Akira segna uno spartiacque nella storia dell'animazione: l'adattamento del monumentale manga di Katsuhiro Ôtomo ha ridefinito ciò che un film d'animazione poteva essere, sia per ambizione narrativa che per virtuosismo visivo. La Neo-Tokyo del 2019 è un incubo urbano di neon, decay e tensione sociale, reso con una fluidità di movimento e una cura del dettaglio che ancora oggi lasciano senza fiato — ogni fotogramma disegnato a mano, ogni esplosione, ogni scena di moto lanciata a folle velocità sulla tangenziale.

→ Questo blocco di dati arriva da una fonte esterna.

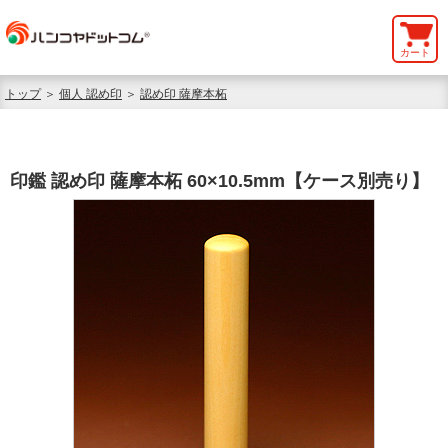
カート
トップ
＞
個人 認め印
＞
認め印 薩摩本柘
印鑑 認め印 薩摩本柘 60×10.5mm【ケース別売り】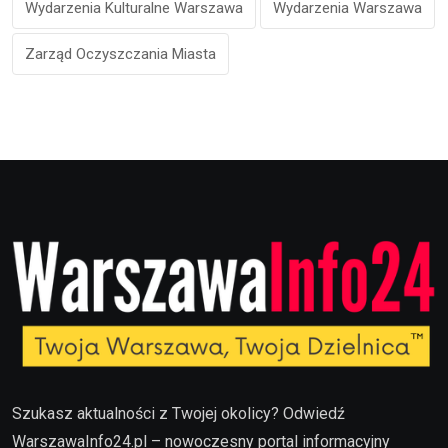
Wydarzenia Kulturalne Warszawa
Wydarzenia Warszawa
Zarząd Oczyszczania Miasta
Szukasz aktualności z Twojej okolicy? Odwiedź
WarszawaInfo24.pl – nowoczesny portal informacyjny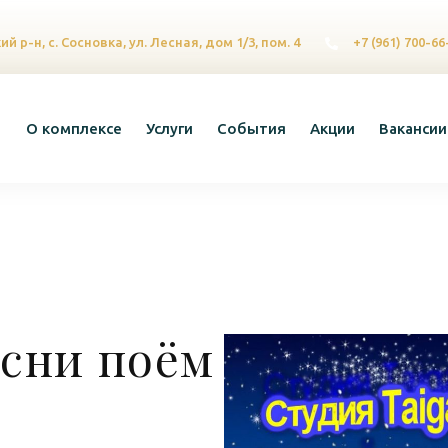
й р-н, с. Сосновка, ул. Лесная, дом 1/3, пом. 4
+7 (961) 700-66
О комплексе
Услуги
События
Акции
Вакансии
есни поём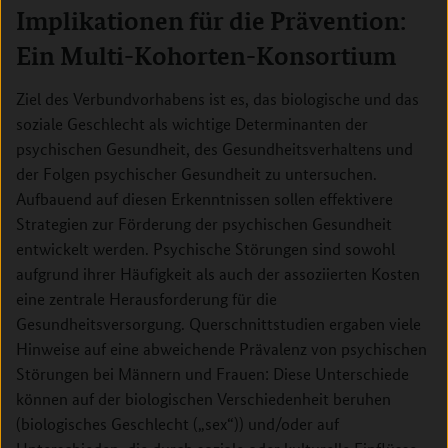
Implikationen für die Prävention:
Ein Multi-Kohorten-Konsortium
Ziel des Verbundvorhabens ist es, das biologische und das
soziale Geschlecht als wichtige Determinanten der
psychischen Gesundheit, des Gesundheitsverhaltens und
der Folgen psychischer Gesundheit zu untersuchen.
Aufbauend auf diesen Erkenntnissen sollen effektivere
Strategien zur Förderung der psychischen Gesundheit
entwickelt werden. Psychische Störungen sind sowohl
aufgrund ihrer Häufigkeit als auch der assoziierten Kosten
eine zentrale Herausforderung für die
Gesundheitsversorgung. Querschnittstudien ergaben viele
Hinweise auf eine abweichende Prävalenz von psychischen
Störungen bei Männern und Frauen: Diese Unterschiede
können auf der biologischen Verschiedenheit beruhen
(biologisches Geschlecht („sex“)) und/oder auf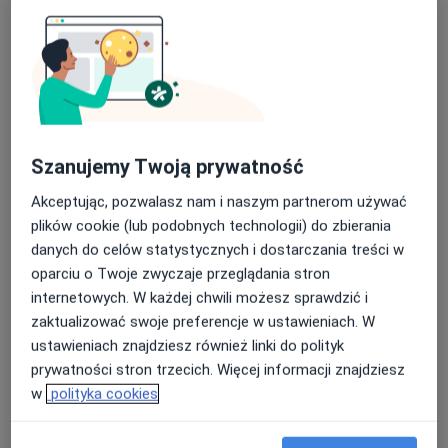
Fizjoterapeuta
Kraków
Renata Wilk Czyż
Dermatolog, Lekarz wykonujący zabiegi medycyny estetycznej
Katowice
Szanujemy Twoją prywatność
Akceptując, pozwalasz nam i naszym partnerom używać
Barbara Parda-Głomska
plików cookie (lub podobnych technologii) do zbierania
danych do celów statystycznych i dostarczania treści w
Lekarz wykonujący zabiegi medycyny estetycznej, Psychiatra
oparciu o Twoje zwyczaje przeglądania stron
Piaseczno
internetowych. W każdej chwili możesz sprawdzić i
zaktualizować swoje preferencje w ustawieniach. W
Agnieszka Żebrowska
ustawieniach znajdziesz również linki do polityk
prywatności stron trzecich. Więcej informacji znajdziesz
Kardiolog
w
polityka cookies
Warszawa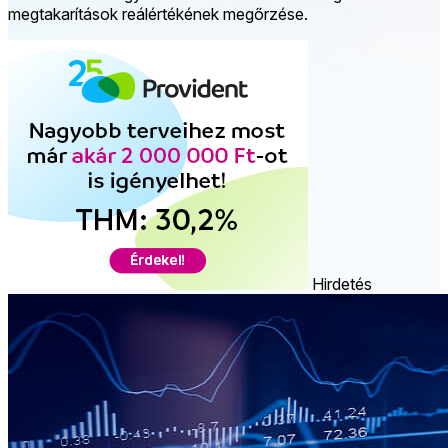
megtakarítások reálértékének megőrzése.
Hirdetés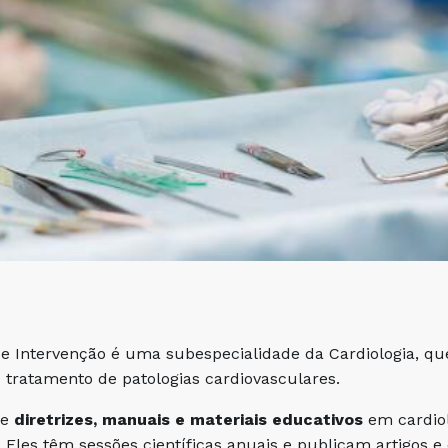
de Intervenção é uma subespecialidade da Cardiologia, que
e tratamento de patologias cardiovasculares.
ce
diretrizes, manuais e materiais educativos
em cardiol
. Eles têm sessões científicas anuais e publicam artigos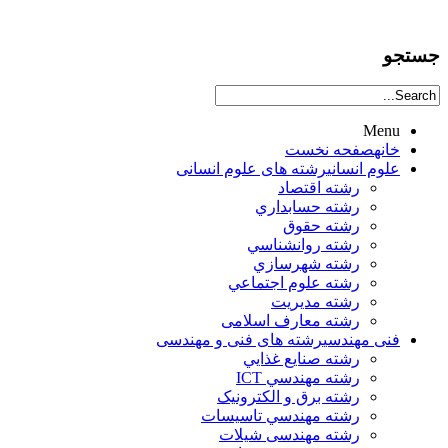
جستجو
Menu
خانه
صفحه نخست
علوم انساني
رشته های علوم انسانی
رشته اقتصاد
رشته حسابداري
رشته حقوق
رشته روانشناسي
رشته شهرسازي
رشته علوم اجتماعي
رشته مديريت
رشته معارف اسلامی
فنی مهندسی
رشته های فنی و مهندسی
رشته صنايع غذايي
رشته مهندسي ICT
رشته برق و الکترونيک
رشته مهندسي تاسيسات
رشته مهندسی شیلات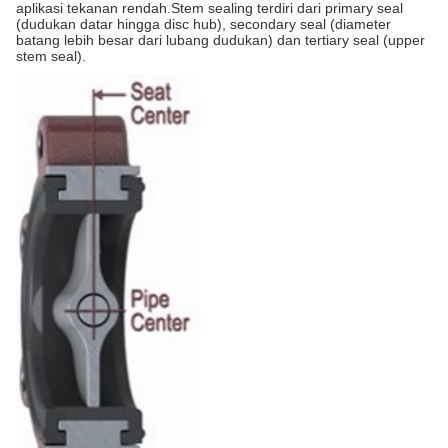
aplikasi tekanan rendah.Stem sealing terdiri dari primary seal
(dudukan datar hingga disc hub), secondary seal (diameter
batang lebih besar dari lubang dudukan) dan tertiary seal (upper
stem seal).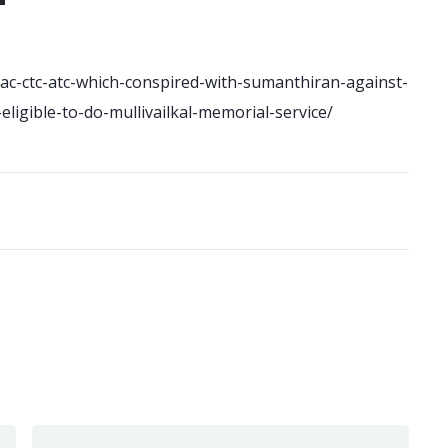
ac-ctc-atc-which-conspired-with-sumanthiran-against-
-eligible-to-do-mullivailkal-memorial-service/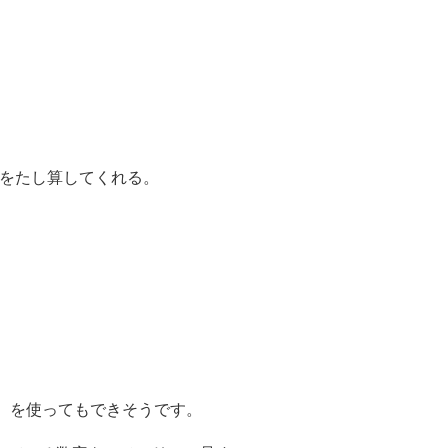
③をたし算してくれる。
を使ってもできそうです。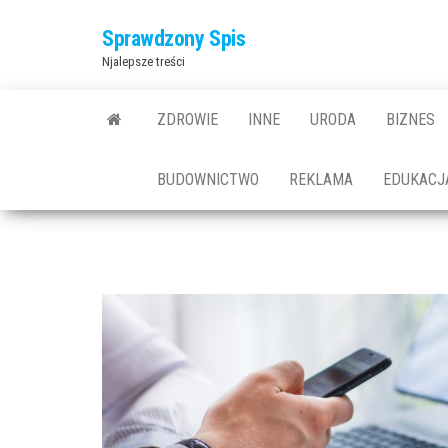
Przejdź
Sprawdzony Spis
do
Njalepsze treści
treści
ZDROWIE
INNE
URODA
BIZNES
BUDOWNICTWO
REKLAMA
EDUKACJ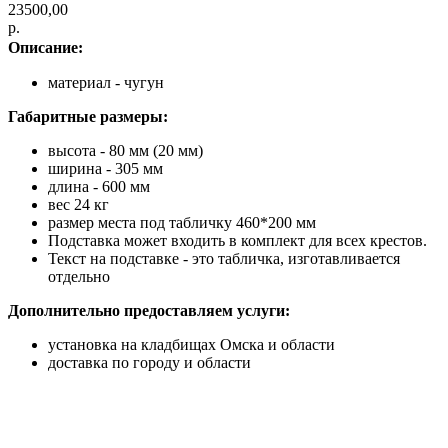
23500,00
р.
Описание:
материал - чугун
Габаритные размеры:
высота - 80 мм (20 мм)
ширина - 305 мм
длина - 600 мм
вес 24 кг
размер места под табличку 460*200 мм
Подставка может входить в комплект для всех крестов.
Текст на подставке - это табличка, изготавливается
отдельно
Дополнительно предоставляем услуги:
установка на кладбищах
Омска
и области
доставка по городу и области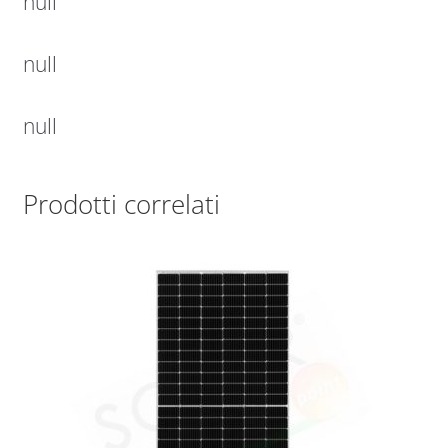
null
null
null
Prodotti correlati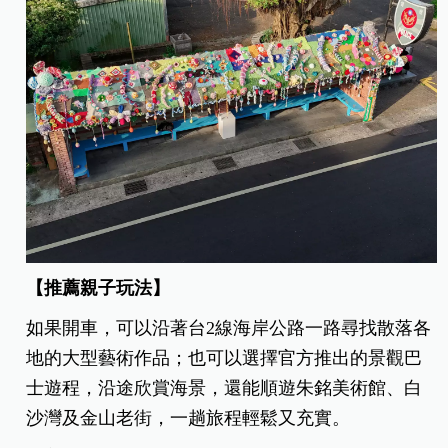
【推薦親子玩法】
如果開車，可以沿著台2線海岸公路一路尋找散落各
地的大型藝術作品；也可以選擇官方推出的景觀巴
士遊程，沿途欣賞海景，還能順遊朱銘美術館、白
沙灣及金山老街，一趟旅程輕鬆又充實。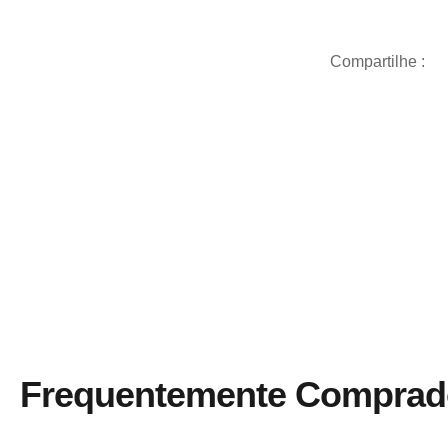
Compartilhe :
Frequentemente Comprad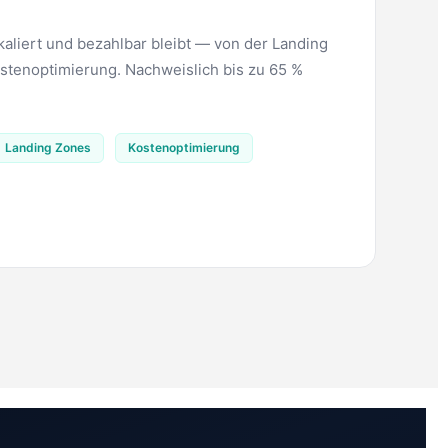
skaliert und bezahlbar bleibt — von der Landing
stenoptimierung. Nachweislich bis zu 65 %
Landing Zones
Kostenoptimierung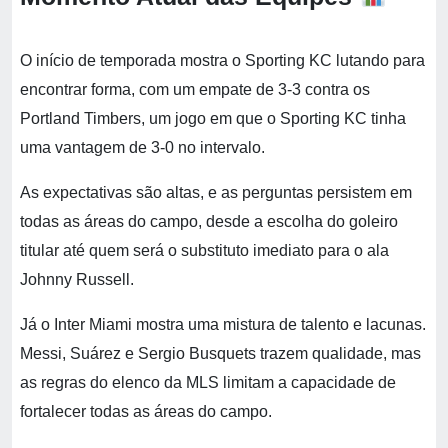
O início de temporada mostra o Sporting KC lutando para
encontrar forma, com um empate de 3-3 contra os
Portland Timbers, um jogo em que o Sporting KC tinha
uma vantagem de 3-0 no intervalo.
As expectativas são altas, e as perguntas persistem em
todas as áreas do campo, desde a escolha do goleiro
titular até quem será o substituto imediato para o ala
Johnny Russell.
Já o Inter Miami mostra uma mistura de talento e lacunas.
Messi, Suárez e Sergio Busquets trazem qualidade, mas
as regras do elenco da MLS limitam a capacidade de
fortalecer todas as áreas do campo.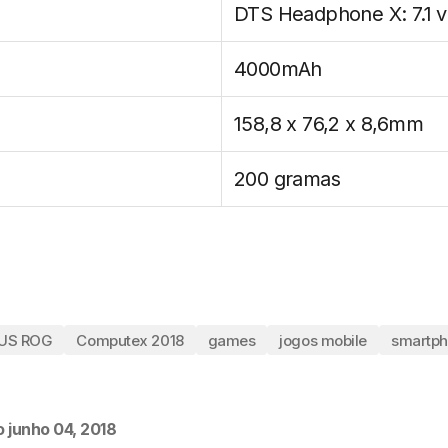
DTS Headphone X: 7.1 vi
4000mAh
158,8 x 76,2 x 8,6mm
200 gramas
US ROG
Computex 2018
games
jogos mobile
smartph
o
junho 04, 2018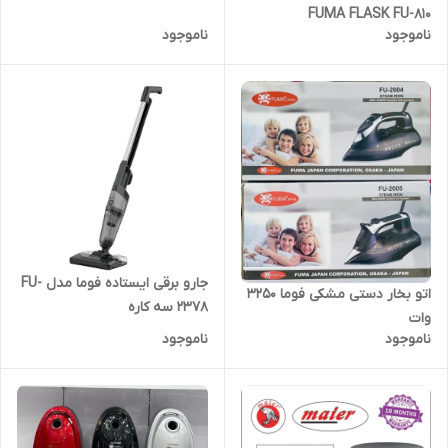
FUMA FLASK FU-810
ناموجود
ناموجود
جارو برقی ایستاده فوما مدل FU-
اتو بخار دستی مشکی فوما 3250
2378 سه کاره
وات
ناموجود
ناموجود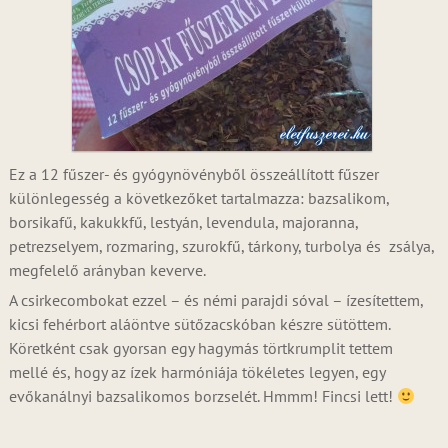
Ez a 12 fűszer- és gyógynövényből összeállított fűszer
különlegesség a következőket tartalmazza: bazsalikom,
borsikafű, kakukkfű, lestyán, levendula, majoranna,
petrezselyem, rozmaring, szurokfű, tárkony, turbolya és zsálya,
megfelelő arányban keverve.
A csirkecombokat ezzel – és némi parajdi sóval – ízesítettem,
kicsi fehérbort aláöntve sütőzacskóban készre sütöttem.
Köretként csak gyorsan egy hagymás törtkrumplit tettem
mellé és, hogy az ízek harmóniája tökéletes legyen, egy
evőkanálnyi bazsalikomos borzselét. Hmmm! Fincsi lett!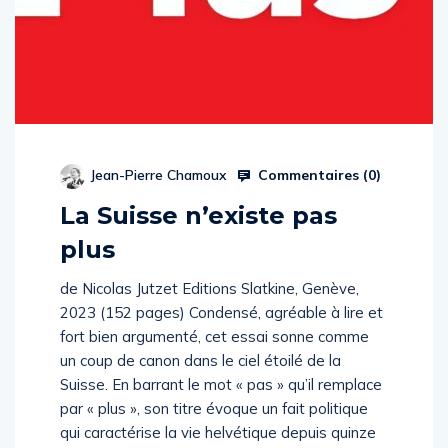
Commentaires (
0
)
Jean-Pierre Chamoux
La Suisse n’existe pas
plus
de Nicolas Jutzet Editions Slatkine, Genève,
2023 (152 pages) Condensé, agréable à lire et
fort bien argumenté, cet essai sonne comme
un coup de canon dans le ciel étoilé de la
Suisse. En barrant le mot « pas » qu’il remplace
par « plus », son titre évoque un fait politique
qui caractérise la vie helvétique depuis quinze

La colonna sonora di Shōji Yamashiro e il collettivo Geinoh Yamashirogumi accompagna questa apocalisse cyberpunk con percussioni tribali e cori ipnotici, creando un contrasto straniante tra futuro e arcaico. La violenza non è spettacolarizzata ma viscerale, l'orrore body-horror delle mutazioni di Tetsuo ancora disturbante: Ôtomo non concede sconti, né al pubblico né ai suoi personaggi.
Ha aperto le porte all'anime in Occidente, influenzato decenni di cinema sci-fi (da Matrix a Stranger Things) e dimostrato che l'animazione poteva raccontare storie mature, complesse, adulte. È un film che va visto per capire come si costruisce un mondo, come si visualizza il potere fuori controllo, come si fa della fantascienza un incubo collettivo che ancora risuona.